Open WebsheetPlugin opened 2 months ago
I ran the unpaired training example again today morning and get expected results.
This is the accelerate config file i use:
compute_environment: LOCAL_MACHINE
debug: false
distributed_type: MULTI_GPU
downcast_bf16: 'no'
gpu_ids: 0,1,2,3
machine_rank: 0
main_training_function: main
mixed_precision: 'no'
num_machines: 1
num_processes: 4
rdzv_backend: static
same_network: true
tpu_env: []
tpu_use_cluster: false
tpu_use_sudo: false
use_cpu: false
and this is the training command:
export NCCL_P2P_DISABLE=1
accelerate launch --main_process_port 29501 --config_file temp/config_4gpu_full.sh \
src/train_cyclegan_turbo.py \
--pretrained_model_name_or_path="stabilityai/sd-turbo" \
--output_dir="output/cyclegan_turbo/my_horse2zebra" \
--dataset_folder "data/my_horse2zebra" \
--train_img_prep "resize_286_randomcrop_256x256_hflip" --val_img_prep "no_resize" \
--learning_rate="1e-5" --max_train_steps=25000 \
--train_batch_size=1 --gradient_accumulation_steps=1 \
--report_to "wandb" --tracker_project_name "gparmar_unpaired_h2z_cycle_debug_v3" \
--enable_xformers_memory_efficient_attention --validation_steps 250 \
--lambda_gan 0.5 --lambda_idt 1 --lambda_cycle 1
Please let me know if you are unable to obtain similar results!
-Gaurav
I was sceptical at first too but I also managed to reproduce the results. I did not dive too deep into it but here are my current findings:
The only thing that is really confusing me is the high VRAM usage. @GaParmar you stated somewhere that you trained the 512x512 models on a GPU with 48GB of RAM. For my experiments I could not come close to this value. On a H100 it needs ~56GB of RAM for BS of 1. Also I'm very confused why gradient accumulation, xformers and TF32 have nearly no effect and only reduce the occupied RAM by at most 5-10% which is much less of an effect as I see it when training other SD models. And finally training 512x models on an H100 with BS1 (with gradient accumulation of 8) would take about 12 days to reach 25000 steps which seems insane to me. @GaParmar Are these observations at least close to what you found when training 512x models? Or is there some trick to reduce the VRAM usage an training time?

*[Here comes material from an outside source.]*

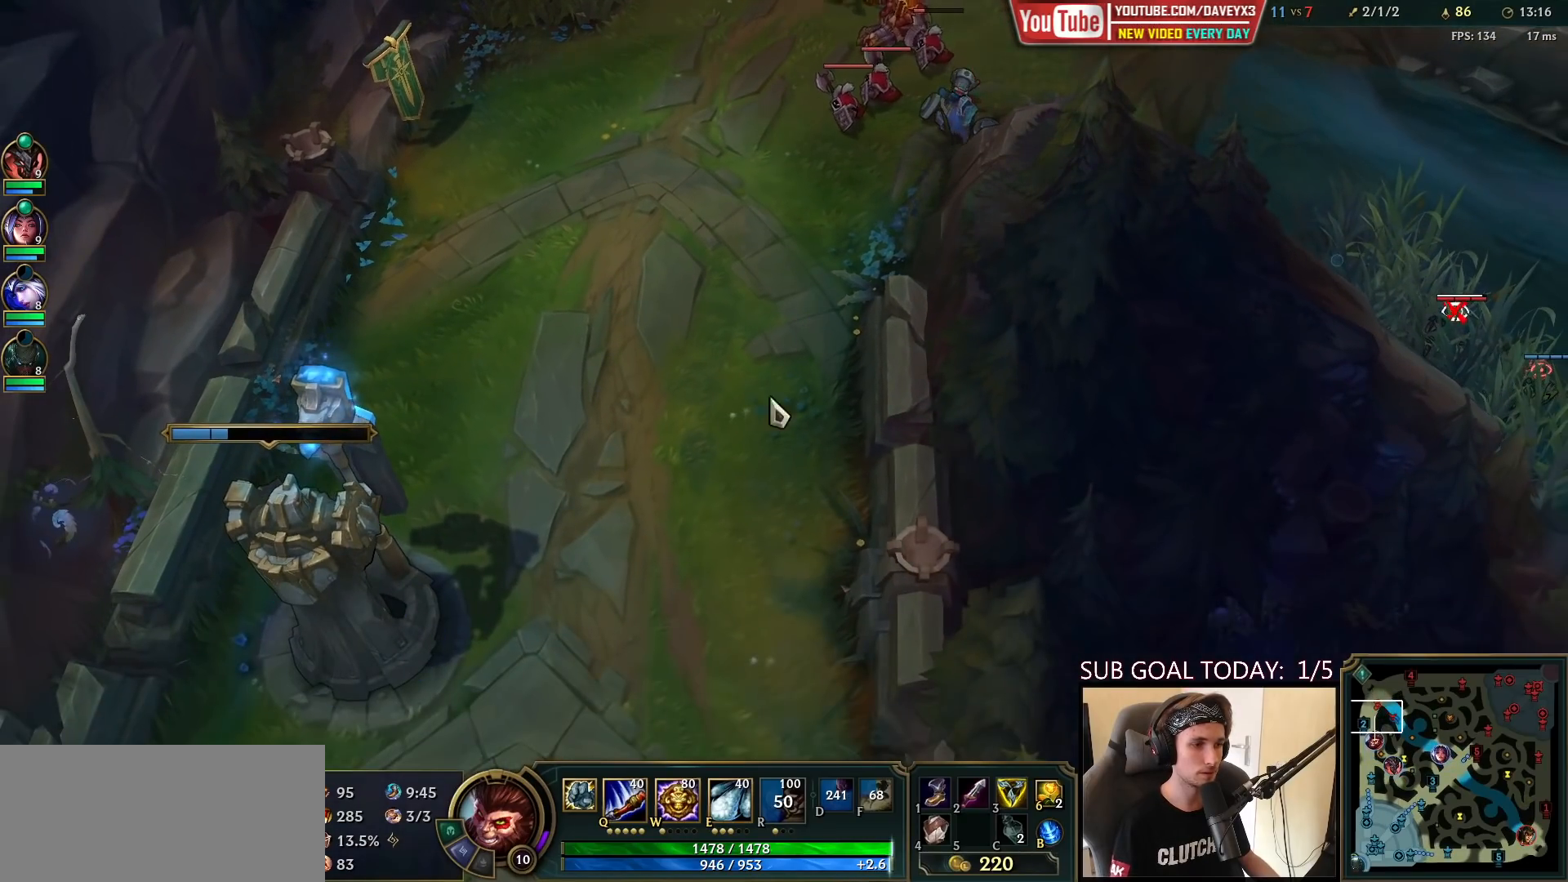
{"keys": [], "mouse": [], "events": [[83, "mouse_right", "down"], [183, "mouse_right", "up"], [283, "mouse_right", "down"], [400, "mouse_right", "up"]]}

@tim-kuechler interesting observations! I'm currently in the middle of a training on a custom dataset. I'm trying to do blurring/deblurring. So far results look good. I train on 4 GPUs (3090 w 24GB ram), resolution 256x256 with grad accumulation of 2, so effective batch size is 8. Each gpu is using 19.5 GB. Unfortunately I can't go to 448 or 512 with the VRAM I got.
I wonder if I can use a model trained on 256 and use it as is for higher res. Maybe if not, finetuning it using a method that doesn't tune full weights will work? I regularly train vision transformers to good performance by only training attention layers + top layers. On the other hand LORA adapters are already utilized here, so maybe there's not more memory gains to be had?
Examples:
Hi @tfriedel
Based on your dataset and task, you can try training your model on random crops during training time and full resolution at test time. This should enable you to maintain high resolution outputs.
Hi @GaParmar, the point @tim-kuechler brought up is something really hindering my training. It seems like vae.encode() and vae.decode() in the forward pass of Pix2Pix_Turbo consumes enormous amounts of memory, which makes it impossible for me to train with a batch size larger than five on a A100 with 80 GB RAM.
I have followed the guide on how to train pix2pix_turbo on my own paired dataset. Please describe how you can train with significantly higher batch size.
@swold99 That low batch size is expected. I'm interested how you found out that the high memory usage is due to the VAE?
To increase the effective batch size you can use gradient accumulation (--gradient_accumulation x). If you have e.g. a native batch size of 4 and use gradient accumulation with 2 this leads to an effective batch size of 8 although it also doubles your training time. Normally there should be no difference in using a native bs of x or a accumulated bs of x, at least not in model performance.
For my trainings I can use a native bs of 8 because I use a version of a version of the H100 with 100GB of VRAM.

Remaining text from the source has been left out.